Atlantic Coast Financial Corporation is the holding company for Atlantic Coast Bank, a federally chartered and insured stock savings bank. It is a community-oriented financial institution serving northeastern Florida and southeastern Georgia markets through 12 locations, with a focus on the Jacksonville metropolitan area. Investors may obtain additional information about Atlantic Coast Financial Corporation on the Internet at www.AtlanticCoastBank.net, under Investor Information.

Forward-looking Statements

This news release contains forward-looking statements within the meaning of the federal securities laws.

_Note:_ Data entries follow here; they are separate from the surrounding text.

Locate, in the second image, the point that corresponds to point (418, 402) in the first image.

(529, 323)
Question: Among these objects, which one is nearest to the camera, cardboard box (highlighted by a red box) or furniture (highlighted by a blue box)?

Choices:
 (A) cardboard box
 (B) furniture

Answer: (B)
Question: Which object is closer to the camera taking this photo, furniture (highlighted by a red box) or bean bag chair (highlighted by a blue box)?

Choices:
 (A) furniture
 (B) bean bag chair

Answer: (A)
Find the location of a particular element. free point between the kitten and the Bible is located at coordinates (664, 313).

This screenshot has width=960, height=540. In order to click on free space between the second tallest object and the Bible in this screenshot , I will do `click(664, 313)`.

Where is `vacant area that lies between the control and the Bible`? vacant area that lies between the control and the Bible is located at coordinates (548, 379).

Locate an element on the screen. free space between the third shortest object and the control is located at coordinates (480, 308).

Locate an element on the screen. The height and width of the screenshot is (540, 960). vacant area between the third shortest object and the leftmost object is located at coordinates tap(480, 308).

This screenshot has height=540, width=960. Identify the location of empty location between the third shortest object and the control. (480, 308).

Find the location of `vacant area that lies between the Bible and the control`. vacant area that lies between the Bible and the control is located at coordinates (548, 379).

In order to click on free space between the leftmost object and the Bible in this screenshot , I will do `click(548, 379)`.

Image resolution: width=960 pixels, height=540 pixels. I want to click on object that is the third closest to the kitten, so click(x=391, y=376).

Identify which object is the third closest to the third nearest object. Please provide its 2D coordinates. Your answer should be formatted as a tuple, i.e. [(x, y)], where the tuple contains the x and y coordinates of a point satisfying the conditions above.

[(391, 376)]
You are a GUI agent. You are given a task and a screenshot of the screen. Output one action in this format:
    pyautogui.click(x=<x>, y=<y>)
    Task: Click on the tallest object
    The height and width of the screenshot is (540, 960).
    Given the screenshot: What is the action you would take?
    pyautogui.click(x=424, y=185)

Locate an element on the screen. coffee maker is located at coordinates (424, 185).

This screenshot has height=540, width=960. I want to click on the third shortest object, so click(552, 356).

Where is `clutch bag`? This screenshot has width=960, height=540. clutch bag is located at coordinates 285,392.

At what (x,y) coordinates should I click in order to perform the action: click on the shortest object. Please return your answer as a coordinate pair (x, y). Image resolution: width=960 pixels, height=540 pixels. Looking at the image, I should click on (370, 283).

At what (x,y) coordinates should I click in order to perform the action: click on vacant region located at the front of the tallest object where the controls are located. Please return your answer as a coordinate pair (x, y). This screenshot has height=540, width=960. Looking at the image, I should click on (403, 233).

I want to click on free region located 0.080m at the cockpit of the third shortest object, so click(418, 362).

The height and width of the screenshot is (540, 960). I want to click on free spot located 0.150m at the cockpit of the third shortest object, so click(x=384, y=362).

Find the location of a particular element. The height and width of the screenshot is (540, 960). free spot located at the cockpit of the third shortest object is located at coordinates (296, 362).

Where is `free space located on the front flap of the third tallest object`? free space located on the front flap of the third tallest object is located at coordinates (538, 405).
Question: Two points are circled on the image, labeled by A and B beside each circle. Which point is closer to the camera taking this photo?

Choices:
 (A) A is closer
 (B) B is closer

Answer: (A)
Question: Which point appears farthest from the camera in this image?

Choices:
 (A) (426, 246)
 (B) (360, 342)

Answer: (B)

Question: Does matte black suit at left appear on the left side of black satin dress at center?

Statements in this release that are not strictly historical are forward-looking and are based upon current expectations that may differ materially from actual results. These forward-looking statements, identified by words such as "will," "expected," "believe," and "prospects," involve risks and uncertainties that could cause actual results to differ materially from those anticipated by the statements made herein. These risks and uncertainties involve general economic trends and changes in interest rates, increased competition, changes in consumer demand for financial services, the possibility of unforeseen events affecting the industry generally, the uncertainties associated with newly developed or acquired operations, and market disruptions and other effects of terrorist activities. The Company undertakes no obligation to release revisions to these forward-looking statements publicly to reflect events or circumstances after the date hereof or to reflect the occurrence of unforeseen events, except as required to be reported under the rules and regulations of the Securities and Exchange Commission.